At Ponsonby, public health did not meet FENZ until the next day. By then the asbestos had been widely blown about.
Public health did not do any air sampling because the Education Ministry arranged it, the OIA response said.
Auckland public health said it reviewed the Ponsonby fire alongside FENZ, WorkSafe and Auckland Council, and they will set up a means to coordinate better - a "liaison protocol".
However, because of the pandemic's demands, it has not done this yet, it said.
The protocol would "spell out" which agency should take the lead, set up formal cooperation and communication processes, and provide "a mechanism for consistent information and advice" for the public.
The Education Ministry took the criticism on the chin.

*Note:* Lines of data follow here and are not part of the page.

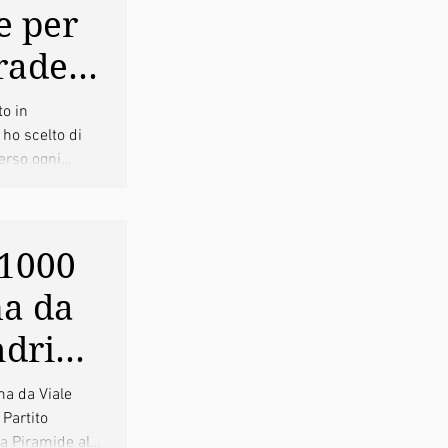
e per
trade
oli
to in
ho scelto di
erso ogni
#1000
ma da
ndrino
a da Viale
 Partito
a Piramide al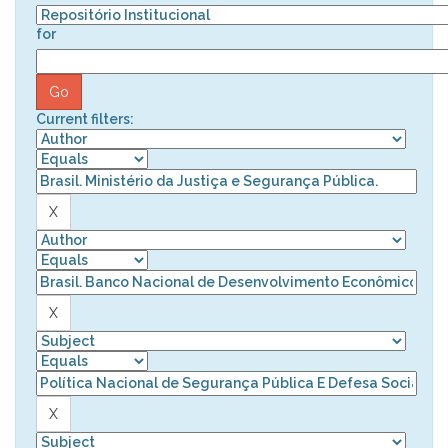
for
Current filters: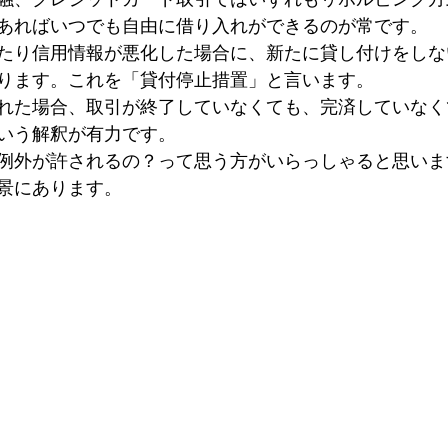
あればいつでも自由に借り入れができるのが常です。
たり信用情報が悪化した場合に、新たに貸し付けをしな
ります。これを「貸付停止措置」と言います。
れた場合、取引が終了していなくても、完済していなく
いう解釈が有力です。
例外が許されるの？って思う方がいらっしゃると思いま
景にあります。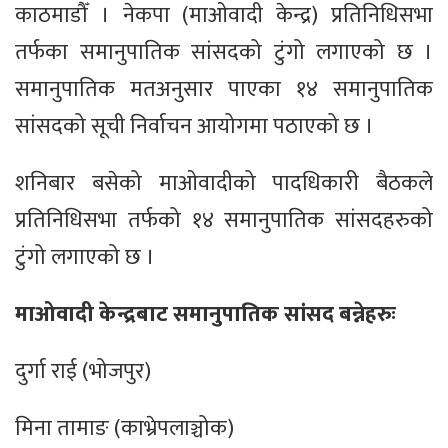
काठमाडौँ । नेकपा (माओवादी केन्द्र) प्रतिनिधिसभा
तर्फका समानुपातिक सांसदको टुंगो लगाएको छ ।
समानुपातिक मतअनुसार पाएका १४ समानुपातिक
सांसदको सूची निर्वाचन आयोगमा पठाएको छ ।
शनिबार बसेको माओवादीको पादधिकारी बैठकले
प्रतिनिधिसभा तर्फको १४ समानुपातिक सांसदहरुको
टुंगो लगाएको छ ।
माओवादी केन्द्रबाट समानुपातिक सांसद बन्नेहरुः
दुर्गा राई (भोजपुर)
मिना तामाङ (काभ्रेपलाञ्चोक)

"We understand neighbours faced significant disruption over the last Christmas holidays because of the building fire," Infrastructure and Digital (Te Puna Hanganga Matihiko) leader, Scott Evans, said.
"We accept that as the situation unfolded, our communications with affected neighbours was simply not good enough and this is something we will significantly improve on should another similar situation arise."
For the rebuild, the historic contamination by asbestos had been safely encapsulated, he said.
"The asbestos remediation work was carried out in line with industry standards and best practice, and at no point have students been exposed."
Individual schools held their own information about any asbestos on site, Evans said.
However, the ministry was setting up a national asbestos management working group to look at identification and management in school buildings and develop a programme to help schools and kura.